In 2018, 80,000 people died from the flu in the U.S., and an estimated 48.8 million were made sick. Right now in the state of Kentucky, flu is at its worst. “This morning, our records showed about 50 cases, but that only covers official flu test results. The actual cases of flu are probably several hundred.” Unfortunately less than 40 percent of the population are usually vaccinated.

Brent Blevins, left, answers Fred Dearborn’s question during Friday’s Danville Rotary meeting. Photo by Dave Fairchild.

In his 2018 presentation, Blevins introduced Rotary to the syringe exchange program. Since then, that program has given out over 16,000 clean syringes and taken in over 8,000 dirty ones. Today, there are over 104 people using the program, which has resulted in over 600 visits to the health department.  “Kathy Miles worked on me for a year to get this program started. We’re definitely getting dirty needles off the street, which from a public health perspective is huge!” 

New in 2019 is a mobile syringe exchange program.  As a part of a grant obtained through Jessamine County’s efforts, a van will travel out of community centers to make exchanges available to people who will not come to the health department. “I have no clue if this is going to work in Boyle County, but we have to try. It’s probably more suited to larger metropolitan areas where there is less risk of participants being identified.” 

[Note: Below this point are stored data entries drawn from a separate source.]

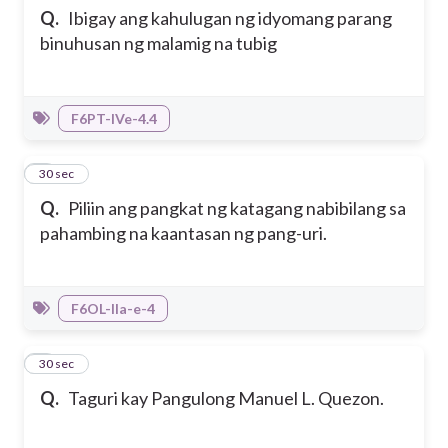
Q.
Ibigay ang kahulugan ng idyomang parang
binuhusan ng malamig na tubig
F6PT-IVe-4.4
6
30 sec
Q.
Piliin ang pangkat ng katagang nabibilang sa
pahambing na kaantasan ng pang-uri.
F6OL-IIa-e-4
7
30 sec
Q.
Taguri kay Pangulong Manuel L. Quezon.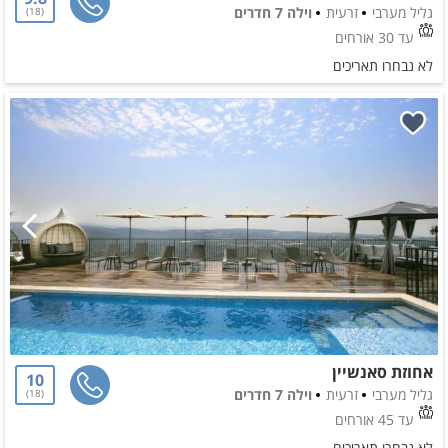
גליל מערבי
זרעית
וילה 7 חדרים
18
עד 30 אורחים
לא נבחרו תאריכים
אחוזת סאנשיין
10
גליל מערבי
זרעית
וילה 7 חדרים
18
עד 45 אורחים
לא נבחרו תאריכים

Blevins also focused on some facts about Kentucky’s public health ranking against U.S. averages. The percent of Kentuckians who are smoking is 26 percent, versus less than 18 percent nationwide. The heart disease death rate is 200 in Kentucky, versus 163.5 for the United States (out of every 100,000 in population). Drug overdose deaths per 100,000 people are 33.5 in Kentucky, versus 19.8 in the nation. “The public health service cannot fix these problems, but we can try to motivate individuals to take personal responsibility to improve our healthy living habits.”

He suggested starting by becoming familiar with a few common measures of health, like body mass index (BMI), recommended cholesterol levels, blood sugar ranges and healthy blood pressures, to get an idea of your overall health.

If you aren’t familiar with your recommended BMI, here is some help. If you are 5 feet, 5 inches tall and weigh 144 pounds, your BMI is 24 and you are at the limit of the healthy weight range. At 174 pounds, your BMI is 29 and you’re at the limit of the “overweight range.” If you weigh 180 or more you are “obese.” For someone 6 feet tall, the corresponding weight limits are 177, 213, and 221 pounds for “healthy”, “overweight” and “obese” ranges.

We can’t avoid some health issues, like cancer or heart disease, but we have some control of our general health.  Blevins’ recommends at least getting your basic BMI, blood sugar, blood pressure and cholesterol levels checked annually.  If needed, you should seek medical advice regarding the best corrective action, and follow through with that advice.

He finished his presentation by asking, “How many of you are familiar with 72-hour kits?” Then he explained that at the state and national levels, we should not expect personal access to service providers for the first 72 hours after an emergency. He suggested that we purchase (or create your own) “ready kit.” Ready kits should be kept in a backpack that is kept in your car trunk or in your home. The ready kit should contain an emergency blanket, a flashlight, some non-perishable food rations and lots of bottled water. With this advanced preparation, individuals can get by without help for at least 72 hours.